Forecasting your cash flow will also help you optimize your payment terms and understand how much flexibility you can afford to offer customers.
At worst, sending incorrect invoices will result in nonpayment. At best, it’ll delay payment while you correct and resend the invoice. To avoid this scenario, make sure you review invoices thoroughly before sending them to the customer.
Invoicing software can streamline this process by tracking customer expenses more accurately and generating invoices from that data. Some invoicing software provides electronic payment options, which makes it easier for customers to pay quickly, as well as automated reminders if the due date is approaching or has passed. These programs can also help you visualize customer payment data over time so you can easily keep tabs on paid and outstanding invoices.
Invoicing software can help you visualize customer payment data over time.
Pay attention to the wording you use in your invoices. A 2019 FreshBooks study found that using the terms “thank you” and “please” in an invoice correlates to faster customer payments. You can also request confirmation of receipt in your invoice to maintain customer communication and make sure the invoice hasn’t slipped through the cracks.
Lastly, send the invoice as soon as you can. This bumps up the due date so that you can get paid earlier.

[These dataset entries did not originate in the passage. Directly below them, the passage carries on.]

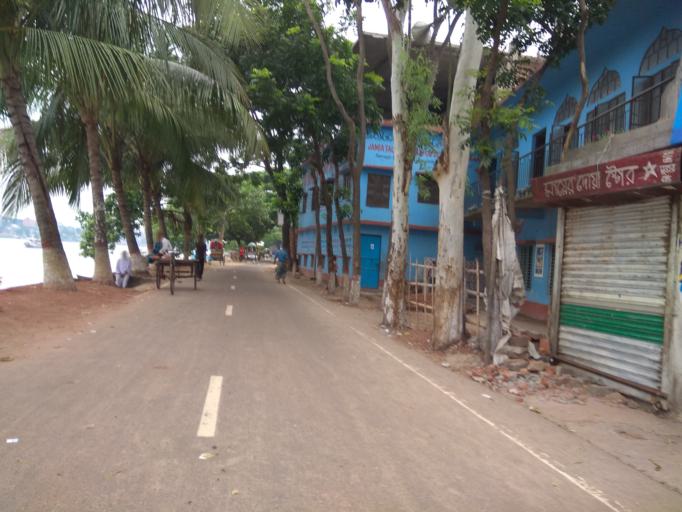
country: BD
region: Dhaka
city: Azimpur
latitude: 23.7088
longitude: 90.3827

Offer your customers a small discount for early payment to get cash even sooner than the payment terms you agreed on. Early payment discounts enable you to receive early payments without having to take on additional debt.

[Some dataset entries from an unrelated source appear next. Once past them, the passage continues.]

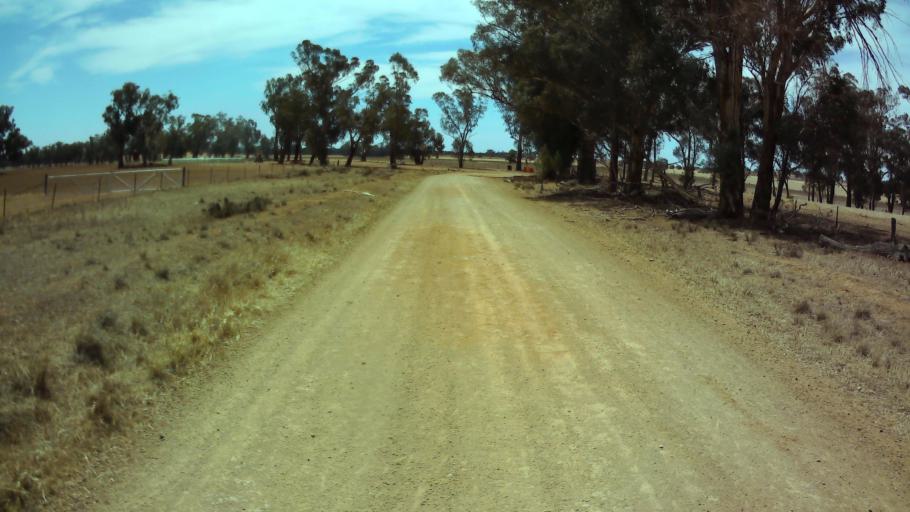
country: AU
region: New South Wales
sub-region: Weddin
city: Grenfell
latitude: -33.7594
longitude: 148.1403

This helps you accelerate your cash flow and control how long it takes accounts receivable to get cash (a metric called days sales outstanding, or DSO for short). Early payment discounts are also more cost-effective than other financing options — like lines of credit, business loans or invoice factoring — used to meet cash flow shortages.
Unique programs like Name Your Rate™allows you to decide the rate you’re willing to offer customers for early invoice payments.
Early payment discounts can be applied in a variety of formats — including flat discount rates or fluctuating discount rates that change based on how early the customer pays the invoice. C2FO offers unique programs like Name Your Rate™, which allows you to decide the rate you’re willing to offer customers for early invoice payments.
Do some research to determine which type of early payment incentive works for your business.
If you’re a small to mid-sized business owner, you’ve probably experienced cash flow issues, especially in the current economic climate. Pursuing traditional financing options is one way to fuel your working capital — but a good place to start increasing cash flow immediately is by optimizing your invoicing process.
This usually starts with forecasting your cash flow, establishing payment terms you can realistically afford and using software to deliver more accurate invoices as soon as possible.
For small to mid-sized businesses, early payment discounts are also a reliable and cost-effective way to boost cash flow so you can grow your business.